DESCRIPTION OF THE TASK: In the records below, find the line with "利用next数组加速。" and the line with "[string](/lsr/value-types.md#string), one of". Print both exactly, along with every line between them, and no other line.

[Stored entries]
※

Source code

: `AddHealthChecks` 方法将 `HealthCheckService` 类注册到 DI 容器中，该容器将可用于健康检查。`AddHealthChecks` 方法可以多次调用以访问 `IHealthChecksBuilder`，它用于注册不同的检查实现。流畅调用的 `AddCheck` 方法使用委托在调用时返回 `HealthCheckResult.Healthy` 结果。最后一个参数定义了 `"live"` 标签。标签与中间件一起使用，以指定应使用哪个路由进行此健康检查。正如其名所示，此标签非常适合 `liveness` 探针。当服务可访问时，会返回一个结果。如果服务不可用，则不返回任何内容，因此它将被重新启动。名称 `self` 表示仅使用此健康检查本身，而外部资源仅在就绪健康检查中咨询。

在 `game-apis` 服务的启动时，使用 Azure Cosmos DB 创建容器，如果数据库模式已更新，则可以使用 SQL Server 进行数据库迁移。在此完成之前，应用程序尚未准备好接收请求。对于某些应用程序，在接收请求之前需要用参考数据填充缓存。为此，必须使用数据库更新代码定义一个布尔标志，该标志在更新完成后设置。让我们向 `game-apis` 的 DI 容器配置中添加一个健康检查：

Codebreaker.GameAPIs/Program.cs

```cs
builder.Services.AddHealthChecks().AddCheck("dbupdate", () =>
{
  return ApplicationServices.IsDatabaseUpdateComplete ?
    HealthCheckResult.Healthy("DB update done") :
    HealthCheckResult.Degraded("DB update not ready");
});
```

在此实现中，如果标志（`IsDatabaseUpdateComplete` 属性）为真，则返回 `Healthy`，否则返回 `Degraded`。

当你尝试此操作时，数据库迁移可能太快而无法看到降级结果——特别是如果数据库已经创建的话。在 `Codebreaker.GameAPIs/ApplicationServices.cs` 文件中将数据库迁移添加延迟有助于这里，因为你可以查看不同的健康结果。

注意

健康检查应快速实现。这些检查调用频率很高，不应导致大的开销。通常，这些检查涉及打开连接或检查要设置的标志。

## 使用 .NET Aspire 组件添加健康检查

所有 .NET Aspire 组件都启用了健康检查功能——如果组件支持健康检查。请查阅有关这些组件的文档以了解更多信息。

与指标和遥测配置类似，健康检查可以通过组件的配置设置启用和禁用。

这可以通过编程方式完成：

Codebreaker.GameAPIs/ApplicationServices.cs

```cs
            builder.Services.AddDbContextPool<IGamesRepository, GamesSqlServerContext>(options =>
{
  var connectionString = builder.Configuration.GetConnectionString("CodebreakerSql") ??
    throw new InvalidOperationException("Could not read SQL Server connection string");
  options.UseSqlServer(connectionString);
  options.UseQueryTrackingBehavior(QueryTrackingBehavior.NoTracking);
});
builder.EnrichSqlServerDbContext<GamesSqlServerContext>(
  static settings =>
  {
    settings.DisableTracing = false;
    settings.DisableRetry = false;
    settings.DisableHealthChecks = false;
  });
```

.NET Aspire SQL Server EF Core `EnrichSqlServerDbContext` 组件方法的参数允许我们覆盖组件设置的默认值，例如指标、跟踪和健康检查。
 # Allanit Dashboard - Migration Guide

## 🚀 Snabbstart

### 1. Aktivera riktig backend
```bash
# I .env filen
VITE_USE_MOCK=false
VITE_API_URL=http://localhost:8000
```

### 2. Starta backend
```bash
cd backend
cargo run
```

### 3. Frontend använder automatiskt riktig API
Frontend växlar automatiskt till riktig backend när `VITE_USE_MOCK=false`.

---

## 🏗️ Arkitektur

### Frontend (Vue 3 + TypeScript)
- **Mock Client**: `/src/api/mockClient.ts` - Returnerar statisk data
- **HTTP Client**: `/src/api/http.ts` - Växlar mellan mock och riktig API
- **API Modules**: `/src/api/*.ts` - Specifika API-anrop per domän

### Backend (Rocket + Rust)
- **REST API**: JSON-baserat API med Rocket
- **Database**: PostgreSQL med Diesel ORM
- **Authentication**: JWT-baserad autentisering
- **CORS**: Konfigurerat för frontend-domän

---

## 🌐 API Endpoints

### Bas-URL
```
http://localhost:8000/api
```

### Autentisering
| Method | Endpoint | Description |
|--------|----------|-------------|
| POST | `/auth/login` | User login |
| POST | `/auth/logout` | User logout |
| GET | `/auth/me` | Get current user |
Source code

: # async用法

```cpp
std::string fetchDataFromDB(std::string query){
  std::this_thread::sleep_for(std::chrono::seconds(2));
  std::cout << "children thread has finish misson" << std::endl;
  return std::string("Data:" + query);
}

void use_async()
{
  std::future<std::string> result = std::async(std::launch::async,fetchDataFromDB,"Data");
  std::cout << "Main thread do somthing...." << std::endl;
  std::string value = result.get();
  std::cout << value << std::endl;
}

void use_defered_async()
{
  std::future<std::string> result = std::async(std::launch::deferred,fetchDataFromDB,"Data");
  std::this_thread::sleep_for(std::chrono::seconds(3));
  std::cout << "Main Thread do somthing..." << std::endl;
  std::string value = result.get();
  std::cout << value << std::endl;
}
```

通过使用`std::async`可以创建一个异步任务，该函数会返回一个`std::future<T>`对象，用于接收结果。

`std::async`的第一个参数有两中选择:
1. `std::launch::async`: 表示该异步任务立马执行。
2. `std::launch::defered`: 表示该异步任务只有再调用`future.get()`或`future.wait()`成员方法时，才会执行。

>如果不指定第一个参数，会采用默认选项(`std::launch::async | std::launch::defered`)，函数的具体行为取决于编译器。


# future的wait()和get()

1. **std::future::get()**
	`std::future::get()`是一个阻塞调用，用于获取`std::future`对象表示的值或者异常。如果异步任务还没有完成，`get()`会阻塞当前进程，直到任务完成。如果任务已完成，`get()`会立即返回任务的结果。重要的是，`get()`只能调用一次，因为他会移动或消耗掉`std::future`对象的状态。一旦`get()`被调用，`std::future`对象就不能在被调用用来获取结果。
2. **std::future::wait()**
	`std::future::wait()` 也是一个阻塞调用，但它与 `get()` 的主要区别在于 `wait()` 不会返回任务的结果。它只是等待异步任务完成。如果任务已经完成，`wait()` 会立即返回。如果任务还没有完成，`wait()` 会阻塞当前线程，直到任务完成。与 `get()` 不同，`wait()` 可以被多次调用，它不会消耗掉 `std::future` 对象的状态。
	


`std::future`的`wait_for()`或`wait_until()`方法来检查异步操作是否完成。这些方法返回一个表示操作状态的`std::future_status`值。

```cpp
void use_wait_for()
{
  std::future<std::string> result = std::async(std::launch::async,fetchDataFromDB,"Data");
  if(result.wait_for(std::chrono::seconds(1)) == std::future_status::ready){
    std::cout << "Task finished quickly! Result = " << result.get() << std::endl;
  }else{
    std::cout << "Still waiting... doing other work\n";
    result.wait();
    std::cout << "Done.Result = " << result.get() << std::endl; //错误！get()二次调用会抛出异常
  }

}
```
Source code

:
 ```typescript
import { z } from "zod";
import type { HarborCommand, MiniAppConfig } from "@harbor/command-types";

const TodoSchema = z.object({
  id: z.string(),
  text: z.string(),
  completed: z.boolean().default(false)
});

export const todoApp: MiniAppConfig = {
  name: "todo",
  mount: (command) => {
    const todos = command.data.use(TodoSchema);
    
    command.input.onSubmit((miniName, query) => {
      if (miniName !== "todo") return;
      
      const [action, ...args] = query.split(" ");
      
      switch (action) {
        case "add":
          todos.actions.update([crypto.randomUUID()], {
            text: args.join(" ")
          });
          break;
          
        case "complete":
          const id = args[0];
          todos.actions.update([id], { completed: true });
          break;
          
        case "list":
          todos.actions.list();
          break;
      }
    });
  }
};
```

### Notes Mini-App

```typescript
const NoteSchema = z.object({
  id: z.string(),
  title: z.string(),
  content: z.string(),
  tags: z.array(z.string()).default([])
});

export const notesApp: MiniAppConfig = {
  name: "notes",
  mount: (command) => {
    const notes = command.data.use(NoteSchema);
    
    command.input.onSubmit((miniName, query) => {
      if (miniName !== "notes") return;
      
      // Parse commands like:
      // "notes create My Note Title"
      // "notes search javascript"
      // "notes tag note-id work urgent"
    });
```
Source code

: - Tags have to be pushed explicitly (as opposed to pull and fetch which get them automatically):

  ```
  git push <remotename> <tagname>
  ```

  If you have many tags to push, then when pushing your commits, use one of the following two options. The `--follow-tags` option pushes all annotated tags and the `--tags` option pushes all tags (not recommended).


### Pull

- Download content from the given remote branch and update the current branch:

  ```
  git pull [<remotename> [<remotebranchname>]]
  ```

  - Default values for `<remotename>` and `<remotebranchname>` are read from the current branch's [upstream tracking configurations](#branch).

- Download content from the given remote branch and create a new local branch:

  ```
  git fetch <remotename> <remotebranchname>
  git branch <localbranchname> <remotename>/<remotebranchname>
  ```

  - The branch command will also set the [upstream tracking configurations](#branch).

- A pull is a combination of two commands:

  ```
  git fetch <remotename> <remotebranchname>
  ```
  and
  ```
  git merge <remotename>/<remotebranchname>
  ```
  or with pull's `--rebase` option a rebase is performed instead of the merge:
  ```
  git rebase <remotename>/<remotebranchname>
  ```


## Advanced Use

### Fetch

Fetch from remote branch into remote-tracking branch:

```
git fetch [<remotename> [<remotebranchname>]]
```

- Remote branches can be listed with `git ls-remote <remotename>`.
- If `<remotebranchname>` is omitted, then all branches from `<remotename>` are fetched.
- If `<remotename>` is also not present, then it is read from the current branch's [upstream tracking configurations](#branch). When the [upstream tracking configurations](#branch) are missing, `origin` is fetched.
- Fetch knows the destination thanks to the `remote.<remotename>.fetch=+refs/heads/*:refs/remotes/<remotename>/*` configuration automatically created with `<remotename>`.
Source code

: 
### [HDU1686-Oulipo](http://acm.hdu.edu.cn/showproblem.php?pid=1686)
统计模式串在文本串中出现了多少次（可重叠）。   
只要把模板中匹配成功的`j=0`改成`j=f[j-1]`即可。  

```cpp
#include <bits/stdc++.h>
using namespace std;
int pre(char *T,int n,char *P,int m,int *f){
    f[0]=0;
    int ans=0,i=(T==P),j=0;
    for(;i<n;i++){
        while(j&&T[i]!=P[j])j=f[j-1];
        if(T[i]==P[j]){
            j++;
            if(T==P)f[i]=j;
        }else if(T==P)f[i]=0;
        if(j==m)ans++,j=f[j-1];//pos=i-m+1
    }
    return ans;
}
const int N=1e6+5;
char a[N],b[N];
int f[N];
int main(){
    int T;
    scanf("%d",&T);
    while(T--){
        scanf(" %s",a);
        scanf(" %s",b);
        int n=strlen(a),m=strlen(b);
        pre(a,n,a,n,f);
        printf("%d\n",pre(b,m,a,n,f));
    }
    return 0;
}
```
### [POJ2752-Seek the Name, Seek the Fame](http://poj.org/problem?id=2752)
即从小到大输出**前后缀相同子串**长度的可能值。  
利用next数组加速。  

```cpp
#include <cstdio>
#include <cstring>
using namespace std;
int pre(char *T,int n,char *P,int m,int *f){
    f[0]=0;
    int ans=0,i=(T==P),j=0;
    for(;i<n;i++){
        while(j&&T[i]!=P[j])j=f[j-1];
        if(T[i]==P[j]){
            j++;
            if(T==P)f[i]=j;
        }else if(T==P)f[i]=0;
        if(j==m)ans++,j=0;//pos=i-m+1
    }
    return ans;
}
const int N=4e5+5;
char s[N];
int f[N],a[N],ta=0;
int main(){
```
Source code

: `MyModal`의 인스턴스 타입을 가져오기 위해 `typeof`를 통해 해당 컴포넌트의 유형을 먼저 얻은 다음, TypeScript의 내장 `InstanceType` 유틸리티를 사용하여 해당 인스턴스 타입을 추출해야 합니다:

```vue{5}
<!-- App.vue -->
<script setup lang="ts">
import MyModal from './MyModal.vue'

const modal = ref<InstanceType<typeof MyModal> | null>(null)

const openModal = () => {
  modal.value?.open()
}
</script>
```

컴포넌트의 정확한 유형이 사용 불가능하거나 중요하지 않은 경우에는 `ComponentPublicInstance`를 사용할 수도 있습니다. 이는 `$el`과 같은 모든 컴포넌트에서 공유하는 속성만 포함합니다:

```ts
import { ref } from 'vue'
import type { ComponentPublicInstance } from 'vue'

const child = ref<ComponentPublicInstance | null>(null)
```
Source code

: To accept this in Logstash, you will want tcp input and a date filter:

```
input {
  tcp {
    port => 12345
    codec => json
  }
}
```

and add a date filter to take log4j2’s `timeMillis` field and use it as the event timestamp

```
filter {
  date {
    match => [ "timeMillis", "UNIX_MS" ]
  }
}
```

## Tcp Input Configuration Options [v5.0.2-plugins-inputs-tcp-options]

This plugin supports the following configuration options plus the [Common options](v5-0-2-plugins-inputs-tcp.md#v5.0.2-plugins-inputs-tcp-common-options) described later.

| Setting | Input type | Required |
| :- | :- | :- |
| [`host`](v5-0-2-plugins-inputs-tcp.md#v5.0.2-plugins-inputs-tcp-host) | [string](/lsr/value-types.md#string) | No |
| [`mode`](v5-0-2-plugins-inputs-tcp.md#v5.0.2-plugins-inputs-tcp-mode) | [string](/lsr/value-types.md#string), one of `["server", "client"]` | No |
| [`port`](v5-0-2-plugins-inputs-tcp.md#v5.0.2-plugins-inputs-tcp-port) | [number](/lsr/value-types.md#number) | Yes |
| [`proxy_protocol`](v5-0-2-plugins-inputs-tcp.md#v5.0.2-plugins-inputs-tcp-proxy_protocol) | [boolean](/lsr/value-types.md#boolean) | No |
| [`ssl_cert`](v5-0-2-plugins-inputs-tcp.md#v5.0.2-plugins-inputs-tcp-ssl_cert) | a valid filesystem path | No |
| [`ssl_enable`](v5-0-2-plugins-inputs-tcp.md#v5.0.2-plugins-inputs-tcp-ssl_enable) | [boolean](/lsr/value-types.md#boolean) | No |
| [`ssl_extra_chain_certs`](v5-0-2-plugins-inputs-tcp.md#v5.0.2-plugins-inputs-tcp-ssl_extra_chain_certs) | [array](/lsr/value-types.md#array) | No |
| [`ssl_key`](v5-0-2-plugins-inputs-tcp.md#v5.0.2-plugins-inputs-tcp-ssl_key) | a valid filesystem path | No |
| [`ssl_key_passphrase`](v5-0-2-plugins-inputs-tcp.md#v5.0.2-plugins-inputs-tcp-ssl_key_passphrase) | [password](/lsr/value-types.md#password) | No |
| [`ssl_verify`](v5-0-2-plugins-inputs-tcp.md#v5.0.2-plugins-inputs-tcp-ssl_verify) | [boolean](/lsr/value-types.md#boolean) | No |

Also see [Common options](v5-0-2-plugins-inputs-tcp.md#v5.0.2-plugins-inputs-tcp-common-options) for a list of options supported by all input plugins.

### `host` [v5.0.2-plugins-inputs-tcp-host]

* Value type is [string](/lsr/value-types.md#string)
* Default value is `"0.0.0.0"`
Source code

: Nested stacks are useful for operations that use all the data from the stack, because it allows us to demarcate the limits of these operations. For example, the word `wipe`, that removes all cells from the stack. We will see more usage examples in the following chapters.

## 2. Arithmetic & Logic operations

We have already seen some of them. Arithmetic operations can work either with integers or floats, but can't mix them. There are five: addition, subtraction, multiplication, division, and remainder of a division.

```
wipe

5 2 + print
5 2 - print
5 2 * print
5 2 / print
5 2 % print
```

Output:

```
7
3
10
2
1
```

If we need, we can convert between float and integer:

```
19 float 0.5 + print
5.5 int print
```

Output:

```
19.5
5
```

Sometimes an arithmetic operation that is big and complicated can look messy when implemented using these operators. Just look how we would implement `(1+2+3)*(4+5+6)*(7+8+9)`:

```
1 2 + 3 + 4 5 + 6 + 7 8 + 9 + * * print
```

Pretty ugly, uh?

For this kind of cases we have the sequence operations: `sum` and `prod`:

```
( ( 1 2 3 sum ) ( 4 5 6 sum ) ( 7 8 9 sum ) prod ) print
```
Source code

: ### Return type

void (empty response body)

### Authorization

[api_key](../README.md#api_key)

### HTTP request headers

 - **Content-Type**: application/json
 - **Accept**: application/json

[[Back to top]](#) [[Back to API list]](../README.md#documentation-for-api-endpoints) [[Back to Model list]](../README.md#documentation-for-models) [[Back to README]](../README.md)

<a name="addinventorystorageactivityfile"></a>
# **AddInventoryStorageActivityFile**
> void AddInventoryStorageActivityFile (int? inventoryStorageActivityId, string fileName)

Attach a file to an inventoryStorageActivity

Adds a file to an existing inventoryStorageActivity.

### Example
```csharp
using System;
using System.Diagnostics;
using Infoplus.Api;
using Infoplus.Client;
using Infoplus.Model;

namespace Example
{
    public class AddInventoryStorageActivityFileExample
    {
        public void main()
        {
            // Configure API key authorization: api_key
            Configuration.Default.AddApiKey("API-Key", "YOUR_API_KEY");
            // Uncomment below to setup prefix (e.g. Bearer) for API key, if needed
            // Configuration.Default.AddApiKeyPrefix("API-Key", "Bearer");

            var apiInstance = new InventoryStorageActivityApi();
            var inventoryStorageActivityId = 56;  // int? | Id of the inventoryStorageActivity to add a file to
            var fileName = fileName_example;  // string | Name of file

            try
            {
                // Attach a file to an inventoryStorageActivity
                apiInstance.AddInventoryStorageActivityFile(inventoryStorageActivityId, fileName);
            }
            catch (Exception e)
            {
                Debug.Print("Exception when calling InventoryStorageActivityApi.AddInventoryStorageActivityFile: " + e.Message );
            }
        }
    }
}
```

※

OUTPUT OF THE TASK:
利用next数组加速。  

```cpp
#include <cstdio>
#include <cstring>
using namespace std;
int pre(char *T,int n,char *P,int m,int *f){
    f[0]=0;
    int ans=0,i=(T==P),j=0;
    for(;i<n;i++){
        while(j&&T[i]!=P[j])j=f[j-1];
        if(T[i]==P[j]){
            j++;
            if(T==P)f[i]=j;
        }else if(T==P)f[i]=0;
        if(j==m)ans++,j=0;//pos=i-m+1
    }
    return ans;
}
const int N=4e5+5;
char s[N];
int f[N],a[N],ta=0;
int main(){
```
Source code

: `MyModal`의 인스턴스 타입을 가져오기 위해 `typeof`를 통해 해당 컴포넌트의 유형을 먼저 얻은 다음, TypeScript의 내장 `InstanceType` 유틸리티를 사용하여 해당 인스턴스 타입을 추출해야 합니다:

```vue{5}
<!-- App.vue -->
<script setup lang="ts">
import MyModal from './MyModal.vue'

const modal = ref<InstanceType<typeof MyModal> | null>(null)

const openModal = () => {
  modal.value?.open()
}
</script>
```

컴포넌트의 정확한 유형이 사용 불가능하거나 중요하지 않은 경우에는 `ComponentPublicInstance`를 사용할 수도 있습니다. 이는 `$el`과 같은 모든 컴포넌트에서 공유하는 속성만 포함합니다:

```ts
import { ref } from 'vue'
import type { ComponentPublicInstance } from 'vue'

const child = ref<ComponentPublicInstance | null>(null)
```
Source code

: To accept this in Logstash, you will want tcp input and a date filter:

```
input {
  tcp {
    port => 12345
    codec => json
  }
}
```

and add a date filter to take log4j2’s `timeMillis` field and use it as the event timestamp

```
filter {
  date {
    match => [ "timeMillis", "UNIX_MS" ]
  }
}
```

## Tcp Input Configuration Options [v5.0.2-plugins-inputs-tcp-options]

This plugin supports the following configuration options plus the [Common options](v5-0-2-plugins-inputs-tcp.md#v5.0.2-plugins-inputs-tcp-common-options) described later.

| Setting | Input type | Required |
| :- | :- | :- |
| [`host`](v5-0-2-plugins-inputs-tcp.md#v5.0.2-plugins-inputs-tcp-host) | [string](/lsr/value-types.md#string) | No |
| [`mode`](v5-0-2-plugins-inputs-tcp.md#v5.0.2-plugins-inputs-tcp-mode) | [string](/lsr/value-types.md#string), one of `["server", "client"]` | No |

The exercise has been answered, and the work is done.